Yesterday, 29 Feburary 2020, was the 20th anniversary of the release R 1.0.0. Jozef Hajnala’s blog has a cute anniversary post with some trivia. I realised that it is also (not to the day, but to the year) my R anniversary.
I started using R in 2010, during my MSc project in Linköping. Daniel Nätt, who was a PhD student there at the time, was using it for gene expression and DNA methylation work. I think that was the reason he was pulled into R; he needed the Bioconductor packages for microarrays. He introduced me. Thanks, Daniel!
I think I must first have used it to do something with qPCR melting curves. I remember that I wrote some function to reshape/pivot data between long and wide format. It was probably an atrocity of nested loops and hard bracket indexing. Coming right from an undergraduate programme with courses using Ada and C++, even if we had also used Minitab for statistics and Matlab for engineering, I spoke R with a strong accent. At any rate, I was primed to think that doing my data analysis with code was a good idea, and jumped at the opportunity to learn a tool for it. Thanks, undergraduate programme!
I think the easiest thing to love about R is the package system. You can certainly end up in dependency hell with R and metaphorically shoot your own foot, especially on a shared high performance computing system. But I wouldn’t run into any of that until after several years. I was, and still am, impressed by how packages just worked, and could do almost anything. So, the Bioconductor packages were probably, indirectly, why I was introduced to R, and after that, my R story can be told in a series of packages. Thanks, CRAN!
The next package was R/qtl, that I relied on for my PhD. I had my own copy of the R/qtl book. For a period, I probably wrote thing every day:
library(qtl) cross <- read.cross(file = "F8_geno_trim.csv", format = "csv")
R/qtl is one of my favourite pieces or research software, relatively friendly and with lots of documentation. Thanks, R/qtl developers!
Of course it was Dom Wright, who was my PhD supervisor, who introduced me to R/qtl, and I think it was also he who introduced me to ggplot2. At least he used it, and at some point we were together trying to fix the formatting of a graph, probably with some ugly hack. I decided to use ggplot2 as much as possible, and as it is wont to, ggplot2 made me care about rearranging data, thus leading to reshape2 and plyr. ”The magic is not in plotting the data but in tidying and rearranging the data for plotting.” After a while, most everything I wrote used the ddply function in some way. Thank you, Hadley Wickham!

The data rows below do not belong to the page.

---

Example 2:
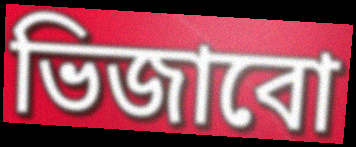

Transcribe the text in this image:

ভিজাবো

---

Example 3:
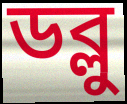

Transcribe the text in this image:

ডব্লু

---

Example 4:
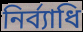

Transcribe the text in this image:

নির্ব্যাধি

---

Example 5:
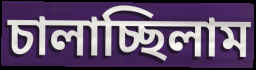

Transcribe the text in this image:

চালাচ্ছিলামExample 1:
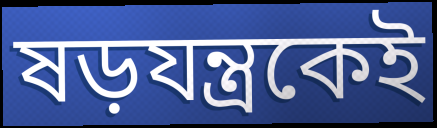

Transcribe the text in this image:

ষড়যন্ত্রকেই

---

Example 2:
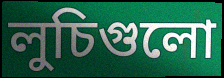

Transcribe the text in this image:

লুচিগুলো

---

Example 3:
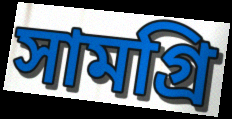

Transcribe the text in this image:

সামগ্রি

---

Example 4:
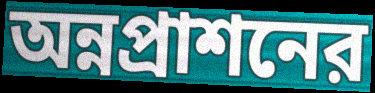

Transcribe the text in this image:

অন্নপ্রাশনের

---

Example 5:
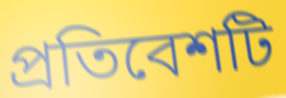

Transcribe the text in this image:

প্রতিবেশটিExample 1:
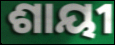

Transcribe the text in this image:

ଶାୟୀ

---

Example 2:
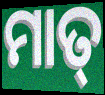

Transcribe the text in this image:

ମାତ୍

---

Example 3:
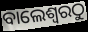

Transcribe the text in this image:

ବାଲେଶ୍ୱରଠୁ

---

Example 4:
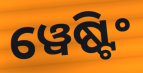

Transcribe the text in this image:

ୱେଷ୍ଟିଂ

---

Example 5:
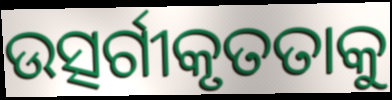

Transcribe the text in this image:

ଉତ୍ସର୍ଗୀକୃତତାକୁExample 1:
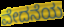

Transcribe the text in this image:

ವೇದನೆಯ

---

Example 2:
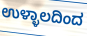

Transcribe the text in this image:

ಉಳ್ಳಾಲದಿಂದ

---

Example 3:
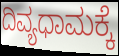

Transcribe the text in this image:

ದಿವ್ಯಧಾಮಕ್ಕೆ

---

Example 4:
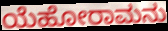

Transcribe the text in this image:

ಯೆಹೋರಾಮನು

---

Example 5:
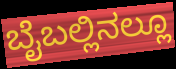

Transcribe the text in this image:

ಬೈಬಲ್ಲಿನಲ್ಲೂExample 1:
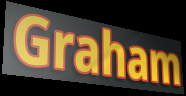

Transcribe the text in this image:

Graham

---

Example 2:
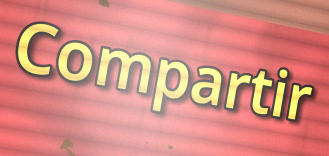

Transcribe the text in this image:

Compartir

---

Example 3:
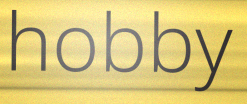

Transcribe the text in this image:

hobby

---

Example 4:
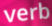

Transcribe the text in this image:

verb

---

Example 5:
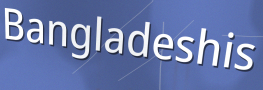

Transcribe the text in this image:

BangladeshisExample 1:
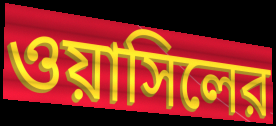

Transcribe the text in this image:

ওয়াসিলের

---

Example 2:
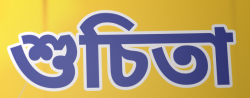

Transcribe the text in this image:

শুচিতা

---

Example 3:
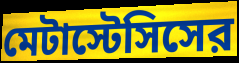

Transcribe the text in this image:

মেটাস্টেসিসের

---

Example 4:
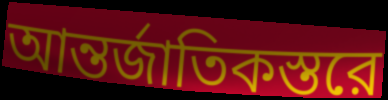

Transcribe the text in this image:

আন্তর্জাতিকস্তরে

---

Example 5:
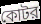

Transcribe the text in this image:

কোটর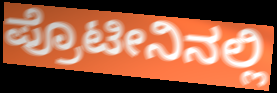
ಪ್ರೊಟೀನಿನಲ್ಲಿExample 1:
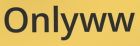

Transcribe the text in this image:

Onlyww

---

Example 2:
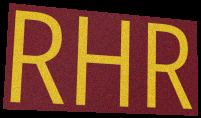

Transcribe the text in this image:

RHR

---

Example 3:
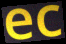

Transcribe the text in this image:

ec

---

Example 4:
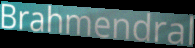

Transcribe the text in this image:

Brahmendral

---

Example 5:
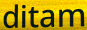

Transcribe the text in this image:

Then came the contemporary tidyverse. For the longest time, I was uneasy with tidyr, and I’m still not a regular purrr user, but one can’t avoid loving dplyr. How much? My talk at the Swedish Bioinformatics Workshop in 2016 had a slide expressing my love of the filter function. It did not receive the cheers that the function deserves. Maybe the audience were Python users. With new file reading functions, new data frames and functions to manipulate data frames, modern R has become smoother and friendlier. Thanks, tidyverse developers!
The history of R on this blog started in 2011, originally as a way to make notes for myself or, ”a fellow user who’s trying to google his or her way to a solution”. This turned into a series of things to help teach R to biologists around me.
There was the Slightly different introduction to R series of blog posts. It used packages that feel somewhat outdated, and today, I don’t think there’s anything even slightly different about advocating RStudio, and teaching ggplot2 from the beginning.
This spawned a couple of seminars in course for PhD students, which were updated for the Wright lab computation lunches, and eventually turned into a course of its own given in 2017. It would be fun to update it and give it again.
The last few years, I’ve been using R for reasonably large genome datasets in a HPC environment, and gotten back to the beginnings, I guess, by using Bioconducor a lot more. However, the package that I think epitomises the last years of my R use is AlphaSimR, developed by colleagues in Edinburgh. It’s great to be able throw together a quick simulation to check how some feature of genetics behaves. AlphaSimR itself is also an example of how far the R/C++ integration has come with RCpp and RCppArmadillo. Thanks, Chris!
In summary, R is my tool of choice for almost anything. I hope we’ll still be using it, in new and interesting ways, in another ten years. Thank you, R core team!